- Exercise -
In your reply, reproduce the lines from the first one below to the line containing "Enumerate all labels, symbols", inclusive, exactly as they stand.
== Material provided ==
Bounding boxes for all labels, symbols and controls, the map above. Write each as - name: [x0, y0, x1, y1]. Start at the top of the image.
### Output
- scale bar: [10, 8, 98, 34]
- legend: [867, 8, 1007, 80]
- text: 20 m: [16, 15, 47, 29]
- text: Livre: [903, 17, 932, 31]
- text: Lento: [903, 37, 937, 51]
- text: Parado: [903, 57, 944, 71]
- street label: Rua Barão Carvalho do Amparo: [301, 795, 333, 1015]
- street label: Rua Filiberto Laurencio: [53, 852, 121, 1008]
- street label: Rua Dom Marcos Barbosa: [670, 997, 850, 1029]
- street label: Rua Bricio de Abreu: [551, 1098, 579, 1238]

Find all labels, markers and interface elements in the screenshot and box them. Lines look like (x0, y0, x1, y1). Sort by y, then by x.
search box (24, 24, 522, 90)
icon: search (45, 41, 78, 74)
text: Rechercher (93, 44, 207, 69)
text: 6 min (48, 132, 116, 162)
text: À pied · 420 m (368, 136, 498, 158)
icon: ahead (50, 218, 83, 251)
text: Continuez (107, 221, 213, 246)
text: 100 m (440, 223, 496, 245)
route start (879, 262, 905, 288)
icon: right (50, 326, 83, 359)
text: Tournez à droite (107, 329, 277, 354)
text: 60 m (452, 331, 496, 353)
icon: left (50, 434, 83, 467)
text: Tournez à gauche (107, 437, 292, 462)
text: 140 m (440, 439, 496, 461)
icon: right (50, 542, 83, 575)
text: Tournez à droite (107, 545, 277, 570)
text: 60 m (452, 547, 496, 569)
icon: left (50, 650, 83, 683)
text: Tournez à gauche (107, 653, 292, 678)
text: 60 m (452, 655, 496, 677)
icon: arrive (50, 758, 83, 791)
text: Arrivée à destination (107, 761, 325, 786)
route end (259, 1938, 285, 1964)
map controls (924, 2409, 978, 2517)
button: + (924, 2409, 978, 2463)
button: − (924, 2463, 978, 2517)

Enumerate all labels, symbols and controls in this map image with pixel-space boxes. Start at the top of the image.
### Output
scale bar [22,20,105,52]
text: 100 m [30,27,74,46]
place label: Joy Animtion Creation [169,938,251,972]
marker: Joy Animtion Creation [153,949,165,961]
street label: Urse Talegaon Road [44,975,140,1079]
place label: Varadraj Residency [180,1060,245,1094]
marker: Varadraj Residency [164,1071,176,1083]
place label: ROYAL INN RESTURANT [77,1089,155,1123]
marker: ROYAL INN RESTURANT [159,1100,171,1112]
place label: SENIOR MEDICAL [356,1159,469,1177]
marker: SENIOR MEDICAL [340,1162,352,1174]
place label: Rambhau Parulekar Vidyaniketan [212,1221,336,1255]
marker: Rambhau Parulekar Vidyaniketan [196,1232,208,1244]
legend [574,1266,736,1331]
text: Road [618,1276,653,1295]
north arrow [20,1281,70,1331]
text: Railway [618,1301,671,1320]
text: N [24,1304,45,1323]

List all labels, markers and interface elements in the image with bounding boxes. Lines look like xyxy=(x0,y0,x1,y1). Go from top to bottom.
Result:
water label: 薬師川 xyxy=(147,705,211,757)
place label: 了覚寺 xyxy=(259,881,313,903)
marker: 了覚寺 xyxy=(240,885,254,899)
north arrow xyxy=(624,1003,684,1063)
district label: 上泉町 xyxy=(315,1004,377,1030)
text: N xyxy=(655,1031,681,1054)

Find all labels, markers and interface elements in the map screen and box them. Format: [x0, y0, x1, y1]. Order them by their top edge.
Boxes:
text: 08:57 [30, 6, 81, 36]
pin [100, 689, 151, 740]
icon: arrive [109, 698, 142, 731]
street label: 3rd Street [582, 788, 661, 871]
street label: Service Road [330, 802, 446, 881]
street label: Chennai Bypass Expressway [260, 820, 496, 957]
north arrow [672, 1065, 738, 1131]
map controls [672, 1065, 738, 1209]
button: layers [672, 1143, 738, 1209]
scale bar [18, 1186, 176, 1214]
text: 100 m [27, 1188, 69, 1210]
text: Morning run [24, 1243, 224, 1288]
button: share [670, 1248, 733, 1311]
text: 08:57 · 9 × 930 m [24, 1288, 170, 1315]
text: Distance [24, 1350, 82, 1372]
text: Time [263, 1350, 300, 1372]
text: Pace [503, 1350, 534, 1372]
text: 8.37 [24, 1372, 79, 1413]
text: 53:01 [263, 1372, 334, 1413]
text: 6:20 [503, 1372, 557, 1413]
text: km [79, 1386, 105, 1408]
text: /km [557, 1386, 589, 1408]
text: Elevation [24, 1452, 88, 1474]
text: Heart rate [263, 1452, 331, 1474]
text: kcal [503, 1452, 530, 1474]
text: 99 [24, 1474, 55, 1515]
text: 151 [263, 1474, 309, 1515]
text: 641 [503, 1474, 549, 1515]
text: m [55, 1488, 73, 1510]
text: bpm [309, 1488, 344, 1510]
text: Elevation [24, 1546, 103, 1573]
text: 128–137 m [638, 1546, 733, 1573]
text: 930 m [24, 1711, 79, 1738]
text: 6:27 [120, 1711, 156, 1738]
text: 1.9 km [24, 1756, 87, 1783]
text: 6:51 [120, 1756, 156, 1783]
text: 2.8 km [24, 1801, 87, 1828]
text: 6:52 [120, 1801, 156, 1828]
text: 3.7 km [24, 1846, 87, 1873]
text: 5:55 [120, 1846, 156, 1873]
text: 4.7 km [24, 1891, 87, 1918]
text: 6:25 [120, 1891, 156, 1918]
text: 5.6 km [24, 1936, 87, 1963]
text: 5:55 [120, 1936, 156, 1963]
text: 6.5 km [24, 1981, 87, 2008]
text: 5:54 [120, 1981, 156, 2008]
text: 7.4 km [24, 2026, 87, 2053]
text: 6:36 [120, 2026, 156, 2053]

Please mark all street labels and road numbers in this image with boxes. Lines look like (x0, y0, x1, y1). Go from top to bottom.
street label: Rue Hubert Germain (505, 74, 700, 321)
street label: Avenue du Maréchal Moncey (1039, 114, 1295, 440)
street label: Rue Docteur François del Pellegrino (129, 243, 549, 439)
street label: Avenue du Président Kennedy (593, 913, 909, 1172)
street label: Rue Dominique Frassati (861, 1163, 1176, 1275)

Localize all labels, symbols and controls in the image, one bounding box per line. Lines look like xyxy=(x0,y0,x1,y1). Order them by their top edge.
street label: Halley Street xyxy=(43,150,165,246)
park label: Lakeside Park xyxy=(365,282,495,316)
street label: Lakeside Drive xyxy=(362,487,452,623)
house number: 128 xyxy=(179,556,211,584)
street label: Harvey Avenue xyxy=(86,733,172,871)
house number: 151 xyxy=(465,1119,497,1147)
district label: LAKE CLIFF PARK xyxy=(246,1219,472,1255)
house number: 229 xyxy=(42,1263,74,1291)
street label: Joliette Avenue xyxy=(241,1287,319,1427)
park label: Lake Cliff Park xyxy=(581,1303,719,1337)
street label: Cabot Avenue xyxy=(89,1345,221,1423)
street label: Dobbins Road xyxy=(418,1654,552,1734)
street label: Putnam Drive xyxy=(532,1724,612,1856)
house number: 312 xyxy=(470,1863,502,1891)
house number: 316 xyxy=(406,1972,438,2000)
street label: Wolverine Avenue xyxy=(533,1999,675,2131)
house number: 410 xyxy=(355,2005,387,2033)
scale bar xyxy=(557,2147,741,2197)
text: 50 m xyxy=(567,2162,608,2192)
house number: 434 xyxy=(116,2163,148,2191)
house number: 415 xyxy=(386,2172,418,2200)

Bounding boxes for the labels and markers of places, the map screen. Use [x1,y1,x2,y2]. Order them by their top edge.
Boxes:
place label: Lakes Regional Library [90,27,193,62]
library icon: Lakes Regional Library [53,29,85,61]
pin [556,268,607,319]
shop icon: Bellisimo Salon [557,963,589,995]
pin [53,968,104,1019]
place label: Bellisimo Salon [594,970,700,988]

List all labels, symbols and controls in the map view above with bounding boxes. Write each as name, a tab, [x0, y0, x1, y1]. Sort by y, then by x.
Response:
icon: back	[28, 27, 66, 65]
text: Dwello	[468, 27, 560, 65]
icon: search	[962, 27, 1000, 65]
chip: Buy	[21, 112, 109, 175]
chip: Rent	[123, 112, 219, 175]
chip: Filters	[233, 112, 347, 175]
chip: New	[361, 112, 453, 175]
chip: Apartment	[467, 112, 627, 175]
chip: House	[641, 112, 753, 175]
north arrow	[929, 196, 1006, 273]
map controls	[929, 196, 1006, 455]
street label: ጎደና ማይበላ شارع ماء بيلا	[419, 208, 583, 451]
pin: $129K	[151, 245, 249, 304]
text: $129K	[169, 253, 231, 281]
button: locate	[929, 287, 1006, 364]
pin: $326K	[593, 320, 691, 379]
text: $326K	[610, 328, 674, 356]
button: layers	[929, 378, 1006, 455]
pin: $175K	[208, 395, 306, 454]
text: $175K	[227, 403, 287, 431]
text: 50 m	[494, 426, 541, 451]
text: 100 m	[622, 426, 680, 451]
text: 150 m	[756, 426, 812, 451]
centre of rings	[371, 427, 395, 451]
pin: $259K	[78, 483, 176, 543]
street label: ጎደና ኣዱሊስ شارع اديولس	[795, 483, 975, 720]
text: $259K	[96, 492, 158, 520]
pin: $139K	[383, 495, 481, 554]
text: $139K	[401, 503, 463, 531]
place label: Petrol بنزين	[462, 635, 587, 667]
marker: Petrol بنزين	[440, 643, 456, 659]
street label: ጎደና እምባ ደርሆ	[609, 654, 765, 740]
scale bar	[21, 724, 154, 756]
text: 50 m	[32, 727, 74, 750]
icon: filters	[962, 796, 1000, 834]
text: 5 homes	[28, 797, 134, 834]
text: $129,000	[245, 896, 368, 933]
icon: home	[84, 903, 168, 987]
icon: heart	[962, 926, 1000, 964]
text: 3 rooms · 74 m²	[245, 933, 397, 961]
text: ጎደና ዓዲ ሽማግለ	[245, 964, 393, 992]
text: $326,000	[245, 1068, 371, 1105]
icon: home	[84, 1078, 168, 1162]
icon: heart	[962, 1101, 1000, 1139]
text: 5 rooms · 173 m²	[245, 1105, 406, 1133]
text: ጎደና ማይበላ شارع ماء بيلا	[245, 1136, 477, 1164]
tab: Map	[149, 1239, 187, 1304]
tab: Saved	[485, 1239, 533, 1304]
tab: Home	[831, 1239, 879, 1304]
===
- Task solution -
Bounding boxes for all labels, symbols and controls, the map above. Write each as - name: [x0, y0, x1, y1]. Start at the top of the image.
### Output
- scale bar: [10, 8, 98, 34]
- legend: [867, 8, 1007, 80]
- text: 20 m: [16, 15, 47, 29]
- text: Livre: [903, 17, 932, 31]
- text: Lento: [903, 37, 937, 51]
- text: Parado: [903, 57, 944, 71]
- street label: Rua Barão Carvalho do Amparo: [301, 795, 333, 1015]
- street label: Rua Filiberto Laurencio: [53, 852, 121, 1008]
- street label: Rua Dom Marcos Barbosa: [670, 997, 850, 1029]
- street label: Rua Bricio de Abreu: [551, 1098, 579, 1238]

Find all labels, markers and interface elements in the screenshot and box them. Lines look like (x0, y0, x1, y1). Sort by y, then by x.
search box (24, 24, 522, 90)
icon: search (45, 41, 78, 74)
text: Rechercher (93, 44, 207, 69)
text: 6 min (48, 132, 116, 162)
text: À pied · 420 m (368, 136, 498, 158)
icon: ahead (50, 218, 83, 251)
text: Continuez (107, 221, 213, 246)
text: 100 m (440, 223, 496, 245)
route start (879, 262, 905, 288)
icon: right (50, 326, 83, 359)
text: Tournez à droite (107, 329, 277, 354)
text: 60 m (452, 331, 496, 353)
icon: left (50, 434, 83, 467)
text: Tournez à gauche (107, 437, 292, 462)
text: 140 m (440, 439, 496, 461)
icon: right (50, 542, 83, 575)
text: Tournez à droite (107, 545, 277, 570)
text: 60 m (452, 547, 496, 569)
icon: left (50, 650, 83, 683)
text: Tournez à gauche (107, 653, 292, 678)
text: 60 m (452, 655, 496, 677)
icon: arrive (50, 758, 83, 791)
text: Arrivée à destination (107, 761, 325, 786)
route end (259, 1938, 285, 1964)
map controls (924, 2409, 978, 2517)
button: + (924, 2409, 978, 2463)
button: − (924, 2463, 978, 2517)

Enumerate all labels, symbols and controls in this map image with pixel-space boxes. Start at the top of the image.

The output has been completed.